[[ Material for this exercise, beginning ]]

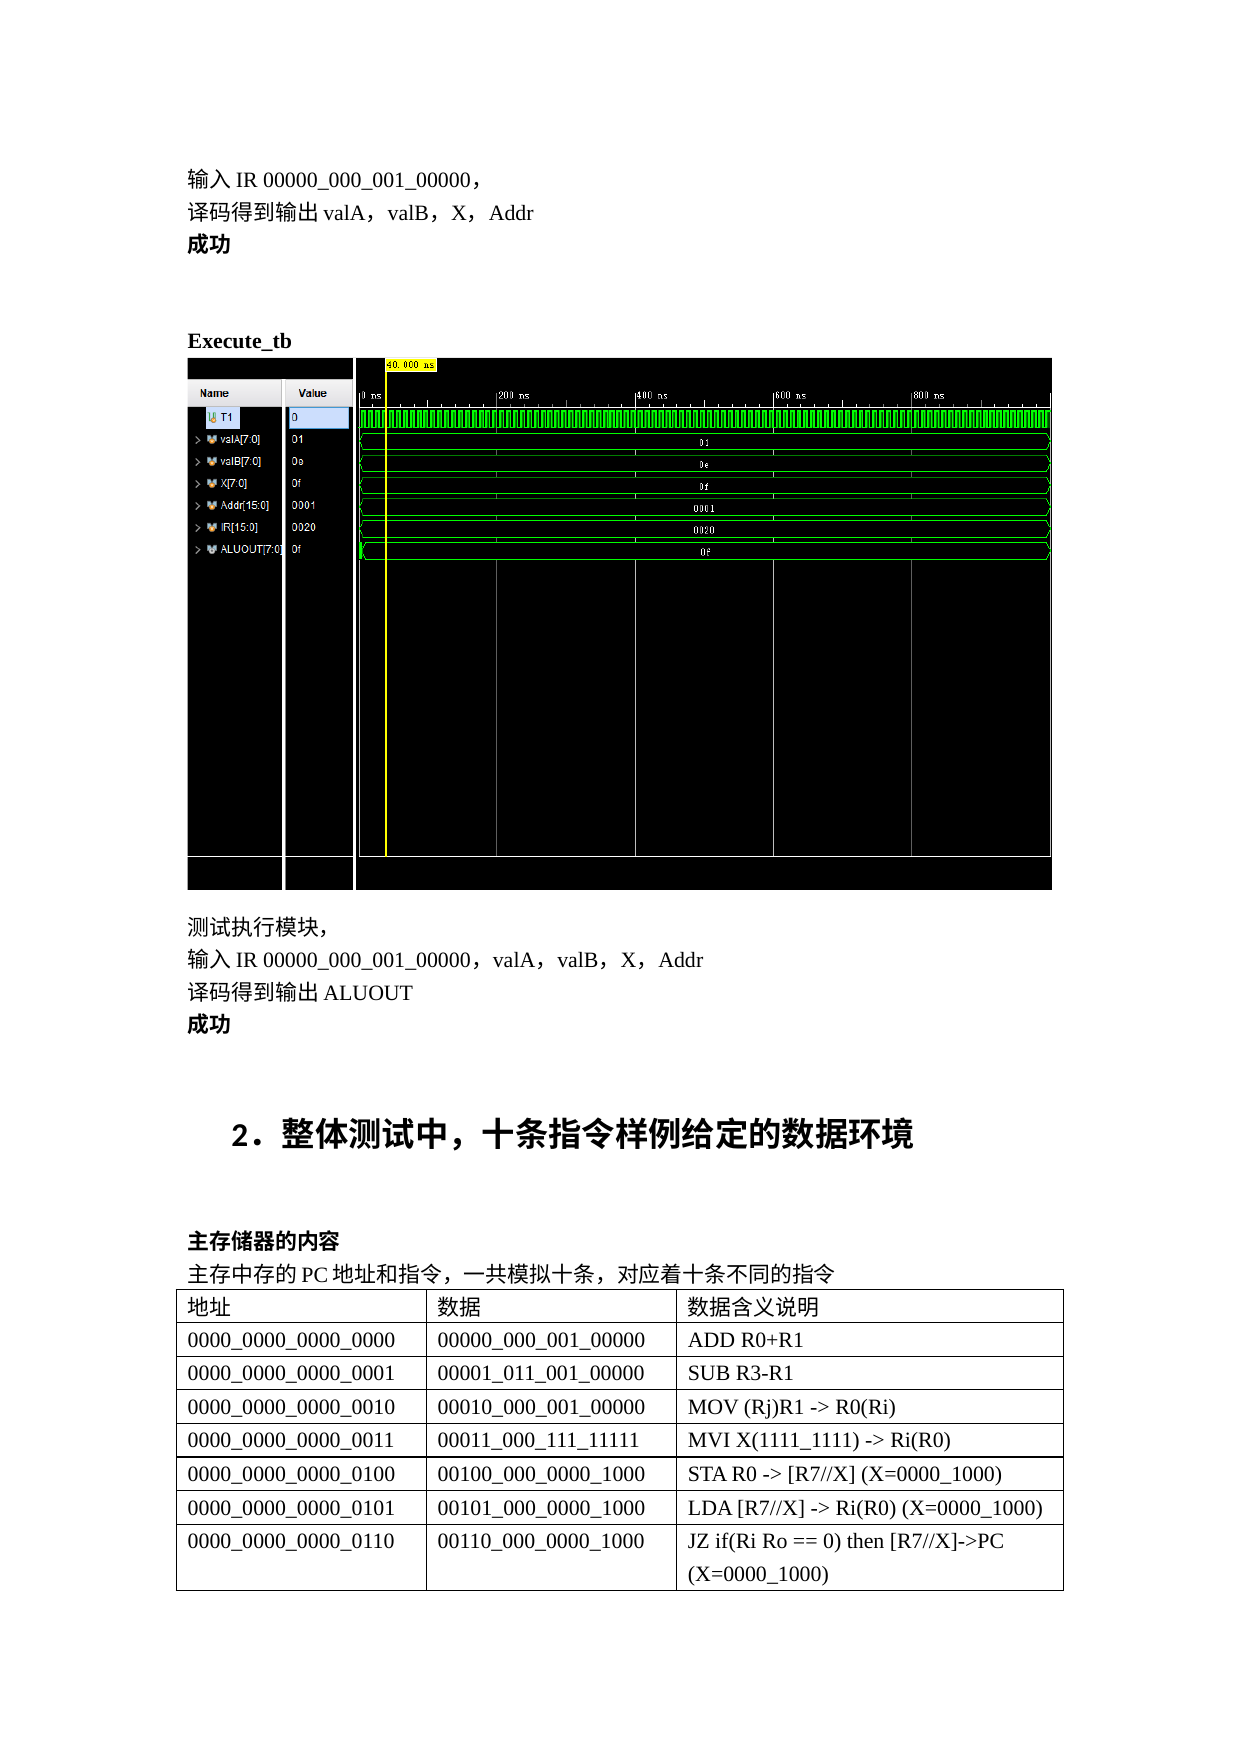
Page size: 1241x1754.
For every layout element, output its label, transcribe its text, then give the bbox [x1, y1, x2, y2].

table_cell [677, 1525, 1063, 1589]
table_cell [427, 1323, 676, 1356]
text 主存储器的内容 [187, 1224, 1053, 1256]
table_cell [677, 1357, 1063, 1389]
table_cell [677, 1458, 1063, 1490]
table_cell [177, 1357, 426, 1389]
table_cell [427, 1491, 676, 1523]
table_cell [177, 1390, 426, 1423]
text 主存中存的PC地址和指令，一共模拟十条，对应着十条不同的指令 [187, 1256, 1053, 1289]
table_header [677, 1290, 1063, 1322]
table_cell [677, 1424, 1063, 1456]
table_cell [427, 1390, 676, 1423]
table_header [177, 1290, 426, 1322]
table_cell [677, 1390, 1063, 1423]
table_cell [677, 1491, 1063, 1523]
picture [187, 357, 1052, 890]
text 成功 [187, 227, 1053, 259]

[[ Material for this exercise, end ]]

▶ _What the task asks_
Take the line containing "table_cell [677, 1390, 1063, 1423]" and every line after it up to the last line of the listing, and output them exactly, with nothing else.

▶ _Reply_
table_cell [677, 1390, 1063, 1423]
table_cell [677, 1491, 1063, 1523]
picture [187, 357, 1052, 890]
text 成功 [187, 227, 1053, 259]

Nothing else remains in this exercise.